Cancer prevention includes protection from certain viral infections. Talk to your doctor about vaccination against:

-Hepatitis B. Hepatitis B can increase the risk of developing liver cancer. The hepatitis B vaccine is recommended for certain adults at high risk, such as adults who are sexually active but not in a mutually monogamous relationship, people with sexually transmitted infections, people who use intravenous drugs, men who have sex with men, and health care or public safety workers who might be exposed to infected blood or body fluids.

-Human papillomavirus (HPV). HPV is a sexually transmitted virus that can lead to cervical and other genital cancers as well as squamous cell cancers of the head and neck. The HPV vaccine is recommended for girls and boys ages 11 and 12.

Avoid risky behaviors 

Another effective cancer prevention tactic is to avoid risky behaviors that can lead to infections that, in turn, might increase the risk of cancer. For example:

Practice safe sex.

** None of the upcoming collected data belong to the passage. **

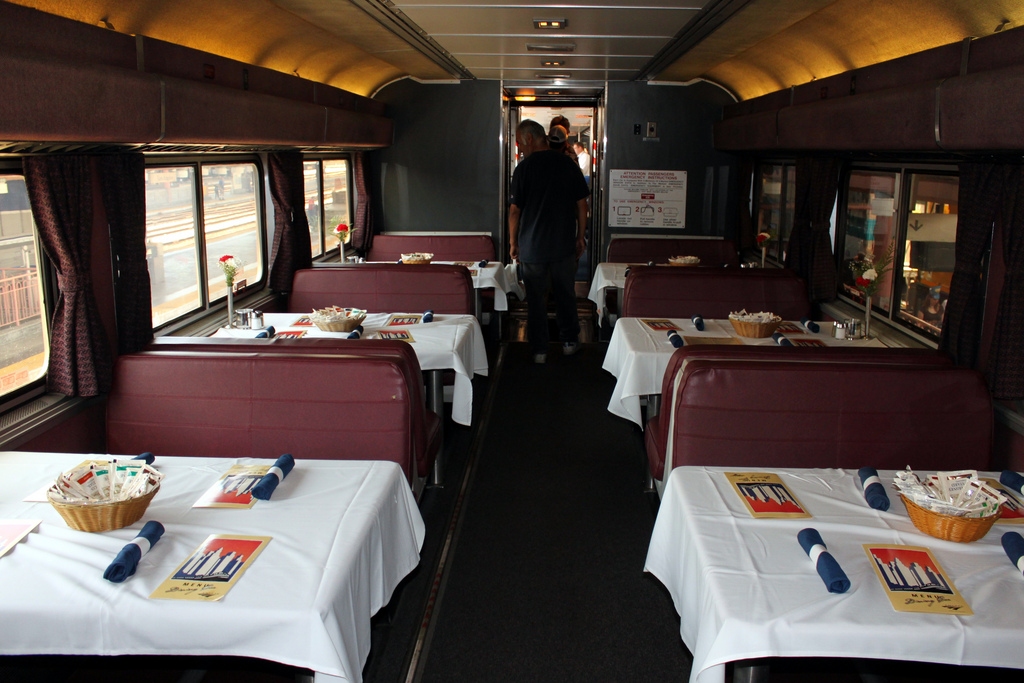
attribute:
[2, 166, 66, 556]
window — train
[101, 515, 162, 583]
blue cloth — blue  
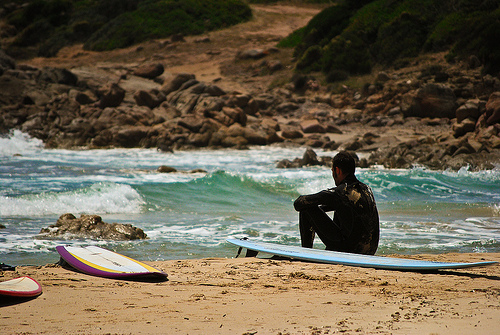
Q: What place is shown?
A: It is a shore.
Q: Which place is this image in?
A: It is at the shore.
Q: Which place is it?
A: It is a shore.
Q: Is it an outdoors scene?
A: Yes, it is outdoors.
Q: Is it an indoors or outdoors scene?
A: It is outdoors.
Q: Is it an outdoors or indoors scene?
A: It is outdoors.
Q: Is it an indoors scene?
A: No, it is outdoors.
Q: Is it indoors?
A: No, it is outdoors.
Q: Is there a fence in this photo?
A: No, there are no fences.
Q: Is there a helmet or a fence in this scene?
A: No, there are no fences or helmets.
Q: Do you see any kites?
A: No, there are no kites.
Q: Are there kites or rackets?
A: No, there are no kites or rackets.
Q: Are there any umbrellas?
A: No, there are no umbrellas.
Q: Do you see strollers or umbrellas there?
A: No, there are no umbrellas or strollers.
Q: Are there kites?
A: No, there are no kites.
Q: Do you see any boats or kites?
A: No, there are no kites or boats.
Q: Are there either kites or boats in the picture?
A: No, there are no kites or boats.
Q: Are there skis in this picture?
A: No, there are no skis.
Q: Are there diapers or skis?
A: No, there are no skis or diapers.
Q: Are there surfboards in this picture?
A: Yes, there is a surfboard.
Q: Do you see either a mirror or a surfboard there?
A: Yes, there is a surfboard.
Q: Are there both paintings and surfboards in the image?
A: No, there is a surfboard but no paintings.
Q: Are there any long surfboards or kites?
A: Yes, there is a long surfboard.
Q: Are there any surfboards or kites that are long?
A: Yes, the surfboard is long.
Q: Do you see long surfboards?
A: Yes, there is a long surfboard.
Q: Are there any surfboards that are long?
A: Yes, there is a surfboard that is long.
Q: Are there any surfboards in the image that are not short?
A: Yes, there is a long surfboard.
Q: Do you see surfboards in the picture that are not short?
A: Yes, there is a long surfboard.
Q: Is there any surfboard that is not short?
A: Yes, there is a long surfboard.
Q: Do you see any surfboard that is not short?
A: Yes, there is a long surfboard.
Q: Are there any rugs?
A: No, there are no rugs.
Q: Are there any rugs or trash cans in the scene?
A: No, there are no rugs or trash cans.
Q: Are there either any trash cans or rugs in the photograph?
A: No, there are no rugs or trash cans.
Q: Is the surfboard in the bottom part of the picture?
A: Yes, the surfboard is in the bottom of the image.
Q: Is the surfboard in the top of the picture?
A: No, the surfboard is in the bottom of the image.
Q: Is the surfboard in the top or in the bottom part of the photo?
A: The surfboard is in the bottom of the image.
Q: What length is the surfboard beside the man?
A: The surfboard is long.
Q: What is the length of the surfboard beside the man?
A: The surfboard is long.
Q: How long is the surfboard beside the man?
A: The surfboard is long.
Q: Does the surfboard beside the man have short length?
A: No, the surfboard is long.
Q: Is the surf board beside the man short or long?
A: The surfboard is long.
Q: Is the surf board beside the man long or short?
A: The surfboard is long.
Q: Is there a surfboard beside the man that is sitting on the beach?
A: Yes, there is a surfboard beside the man.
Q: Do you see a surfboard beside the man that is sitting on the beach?
A: Yes, there is a surfboard beside the man.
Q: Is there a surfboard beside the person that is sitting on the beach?
A: Yes, there is a surfboard beside the man.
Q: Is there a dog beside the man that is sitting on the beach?
A: No, there is a surfboard beside the man.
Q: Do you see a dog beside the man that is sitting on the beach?
A: No, there is a surfboard beside the man.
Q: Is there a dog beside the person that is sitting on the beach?
A: No, there is a surfboard beside the man.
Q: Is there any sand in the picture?
A: Yes, there is sand.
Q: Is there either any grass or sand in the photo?
A: Yes, there is sand.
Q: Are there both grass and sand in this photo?
A: No, there is sand but no grass.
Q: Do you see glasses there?
A: No, there are no glasses.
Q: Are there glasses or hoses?
A: No, there are no glasses or hoses.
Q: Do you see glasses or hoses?
A: No, there are no glasses or hoses.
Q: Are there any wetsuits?
A: Yes, there is a wetsuit.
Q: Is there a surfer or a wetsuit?
A: Yes, there is a wetsuit.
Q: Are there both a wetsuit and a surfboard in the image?
A: Yes, there are both a wetsuit and a surfboard.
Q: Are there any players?
A: No, there are no players.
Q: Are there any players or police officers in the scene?
A: No, there are no players or police officers.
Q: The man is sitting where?
A: The man is sitting on the beach.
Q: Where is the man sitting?
A: The man is sitting on the beach.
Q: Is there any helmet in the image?
A: No, there are no helmets.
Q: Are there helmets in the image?
A: No, there are no helmets.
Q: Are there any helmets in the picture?
A: No, there are no helmets.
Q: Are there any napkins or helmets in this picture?
A: No, there are no helmets or napkins.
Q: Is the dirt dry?
A: Yes, the dirt is dry.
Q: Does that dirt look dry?
A: Yes, the dirt is dry.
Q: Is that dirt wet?
A: No, the dirt is dry.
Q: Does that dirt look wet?
A: No, the dirt is dry.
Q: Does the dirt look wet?
A: No, the dirt is dry.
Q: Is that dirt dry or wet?
A: The dirt is dry.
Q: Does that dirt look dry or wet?
A: The dirt is dry.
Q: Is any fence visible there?
A: No, there are no fences.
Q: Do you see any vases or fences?
A: No, there are no fences or vases.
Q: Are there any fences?
A: No, there are no fences.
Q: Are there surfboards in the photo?
A: Yes, there is a surfboard.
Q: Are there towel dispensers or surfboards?
A: Yes, there is a surfboard.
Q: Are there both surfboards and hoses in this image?
A: No, there is a surfboard but no hoses.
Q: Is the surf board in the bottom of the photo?
A: Yes, the surf board is in the bottom of the image.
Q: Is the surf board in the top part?
A: No, the surf board is in the bottom of the image.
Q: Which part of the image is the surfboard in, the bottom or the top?
A: The surfboard is in the bottom of the image.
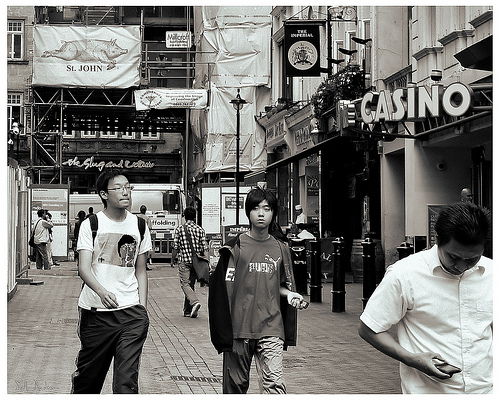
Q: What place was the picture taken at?
A: It was taken at the street.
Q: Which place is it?
A: It is a street.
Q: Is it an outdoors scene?
A: Yes, it is outdoors.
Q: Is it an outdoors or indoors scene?
A: It is outdoors.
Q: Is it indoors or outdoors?
A: It is outdoors.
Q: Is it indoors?
A: No, it is outdoors.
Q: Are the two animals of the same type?
A: No, they are seals and pigs.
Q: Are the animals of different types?
A: Yes, they are seals and pigs.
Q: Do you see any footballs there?
A: No, there are no footballs.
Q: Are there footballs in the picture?
A: No, there are no footballs.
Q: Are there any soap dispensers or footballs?
A: No, there are no footballs or soap dispensers.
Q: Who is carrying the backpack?
A: The man is carrying the backpack.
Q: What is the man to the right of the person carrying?
A: The man is carrying a backpack.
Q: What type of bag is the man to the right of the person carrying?
A: The man is carrying a backpack.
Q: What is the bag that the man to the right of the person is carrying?
A: The bag is a backpack.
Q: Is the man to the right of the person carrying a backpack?
A: Yes, the man is carrying a backpack.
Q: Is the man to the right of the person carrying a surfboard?
A: No, the man is carrying a backpack.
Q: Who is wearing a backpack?
A: The man is wearing a backpack.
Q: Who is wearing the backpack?
A: The man is wearing a backpack.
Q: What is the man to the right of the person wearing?
A: The man is wearing a backpack.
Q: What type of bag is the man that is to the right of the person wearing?
A: The man is wearing a backpack.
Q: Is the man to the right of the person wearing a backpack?
A: Yes, the man is wearing a backpack.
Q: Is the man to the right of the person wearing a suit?
A: No, the man is wearing a backpack.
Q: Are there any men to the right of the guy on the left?
A: Yes, there is a man to the right of the guy.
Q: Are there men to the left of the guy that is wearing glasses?
A: No, the man is to the right of the guy.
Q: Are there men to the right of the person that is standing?
A: Yes, there is a man to the right of the person.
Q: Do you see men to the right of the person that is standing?
A: Yes, there is a man to the right of the person.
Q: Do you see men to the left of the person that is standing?
A: No, the man is to the right of the person.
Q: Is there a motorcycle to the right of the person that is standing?
A: No, there is a man to the right of the person.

Limit your number of sexual partners and use a condom when you have sex.

Get regular medical care

Regular self-exams and screenings for various types of cancers, such as cancer of the skin, colon, cervix and breast, can increase your chances of discovering cancer early, when treatment is most likely to be successful. Ask your doctor about the best cancer screening schedule for you.

#IAmAndIWill

So, this 4 February whoever you are, your actions – big and small -will make lasting, positive change. Because, progress is possible.